Though there is no specific test that doctors can use to diagnose PMDD, basic blood tests and a standard physical exam to rule out other potential causes of the symptoms is often relied on. To diagnose premenstrual dysphoric disorder, it is also important to rule off conditions like chronic fatigue syndrome, endometriosis, uterine fibroids, fibromyalgia and the like, which sometimes manifest symptoms similar to PMDD.
Monitoring symptoms is one of the most preferred methods of diagnosing PMDD. To diagnose a person with premenstrual dysphoric disorder, five or more of the following symptoms must be present over a year, during most menstrual cycles, starting seven to ten days before the period – mood swings, irritability or anger, depressed mood, feelings of hopelessness, anxiety or tension, reduced interest in daily activities, fatigue, erratic sleep, appetite changes as well as physical symptoms.
Premenstrual dysphoric disorder and Premenstrual Syndrome (PMDD and PMS)
Although PMDD may appear to be similar to PMS, the two are not the same. PMDD is a much more severe version of PMS, because its symptoms cause greater distress, and interfere in the menstruater’s day-to-day life. Both the physical and psychological symptoms of PMDD are much harder to deal with. For some menstruators, the severity of symptoms increases over time and lasts until menopause.
PMDD is a chronic condition which cannot entirely be cured. But the symptoms are treatable and manageable. The duration and nature of treatments depend on the severity of the symptoms. Lifestyle changes, exercise, regulation of food and stress management are recommended, along with physician prescribed medication and therapy to address the emotional/psychological distress. Over-the-counter pain killers and vitamin supplements are also used to treat PMDD. In some cases, the doctor may prescribe birth control pills, antidepressants or hormonal medication.

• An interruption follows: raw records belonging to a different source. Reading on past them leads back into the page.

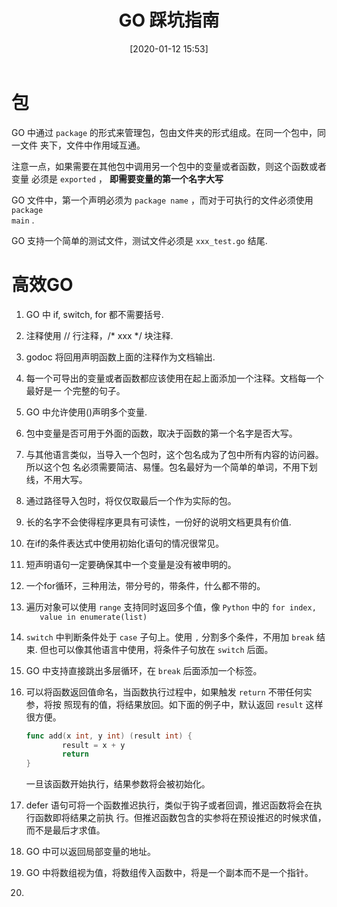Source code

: #+title: GO 踩坑指南
#+date: [2020-01-12 15:53]

* 包
GO 中通过 =package= 的形式来管理包，包由文件夹的形式组成。在同一个包中，同一文件
夹下，文件中作用域互通。

注意一点，如果需要在其他包中调用另一个包中的变量或者函数，则这个函数或者变量
必须是 =exported= ， *即需要变量的第一个名字大写*

GO 文件中，第一个声明必须为 =package name= ，而对于可执行的文件必须使用 =package
main= .

GO 支持一个简单的测试文件，测试文件必须是 =xxx_test.go= 结尾.

* 高效GO
1. GO 中 if, switch, for 都不需要括号.
2. 注释使用 // 行注释，/* xxx */ 块注释.
3. godoc 将回用声明函数上面的注释作为文档输出.
4. 每一个可导出的变量或者函数都应该使用在起上面添加一个注释。文档每一个最好是一
   个完整的句子。
5. GO 中允许使用()声明多个变量.
6. 包中变量是否可用于外面的函数，取决于函数的第一个名字是否大写。
7. 与其他语言类似，当导入一个包时，这个包名成为了包中所有内容的访问器。所以这个包
  名必须需要简洁、易懂。包名最好为一个简单的单词，不用下划线，不用大写。
8. 通过路径导入包时，将仅仅取最后一个作为实际的包。
9. 长的名字不会使得程序更具有可读性，一份好的说明文档更具有价值.
10. 在if的条件表达式中使用初始化语句的情况很常见。
11. 短声明语句一定要确保其中一个变量是没有被申明的。
12. 一个for循环，三种用法，带分号的，带条件，什么都不带的。
13. 遍历对象可以使用 =range= 支持同时返回多个值，像 =Python= 中的 =for index,
    value in enumerate(list)=
14. =switch= 中判断条件处于 =case= 子句上。使用 =,= 分割多个条件，不用加 =break=
    结束. 但也可以像其他语言中使用，将条件子句放在 =switch= 后面。
15. GO 中支持直接跳出多层循环，在 =break= 后面添加一个标签。
16. 可以将函数返回值命名，当函数执行过程中，如果触发 =return= 不带任何实参，将按
    照现有的值，将结果放回。如下面的例子中，默认返回 =result= 这样很方便。
    #+begin_src go
      func add(x int, y int) (result int) {
              result = x + y
              return
      }
    #+end_src
    一旦该函数开始执行，结果参数将会被初始化。
17. defer 语句可将一个函数推迟执行，类似于钩子或者回调，推迟函数将会在执行函数即将结果之前执
    行。但推迟函数包含的实参将在预设推迟的时候求值，而不是最后才求值。
18. GO 中可以返回局部变量的地址。
19. GO 中将数组视为值，将数组传入函数中，将是一个副本而不是一个指针。
20.
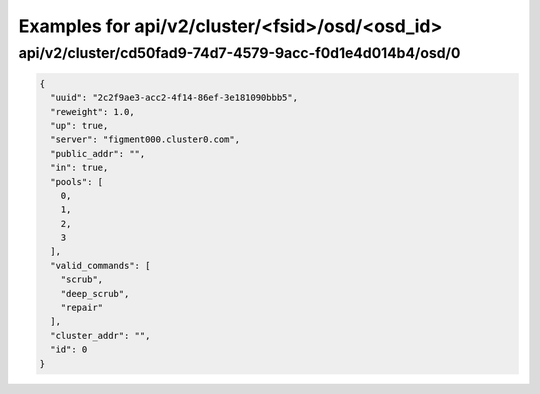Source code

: Examples for api/v2/cluster/<fsid>/osd/<osd_id>
===============================================

api/v2/cluster/cd50fad9-74d7-4579-9acc-f0d1e4d014b4/osd/0
---------------------------------------------------------

.. code-block:: json

   {
     "uuid": "2c2f9ae3-acc2-4f14-86ef-3e181090bbb5", 
     "reweight": 1.0, 
     "up": true, 
     "server": "figment000.cluster0.com", 
     "public_addr": "", 
     "in": true, 
     "pools": [
       0, 
       1, 
       2, 
       3
     ], 
     "valid_commands": [
       "scrub", 
       "deep_scrub", 
       "repair"
     ], 
     "cluster_addr": "", 
     "id": 0
   }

The stigma surrounding PMDD
There is a stigma surrounding PMDD which stems from the general stigmatisation of menstruation. Common problems of menstruation like cramps, mood swings and bloating are rarely acknowledged, and when they are, it is usually to justify misogynistic ideas of ascribing weakness to menstruating bodies. This leads to conditions relating to menstruation being invalidated.
Even severe menstrual distress is treated as a normal part of menstruation, thereby setting the social expectation that menstruators are supposed to put up with it without complaining. They are also discouraged from seeking help. We must address menstrual distress and acknowledge the severity of the experience and have more open conversations to ensure that conditions like PMDD are addressed before they jeopardise and damage the health of the person.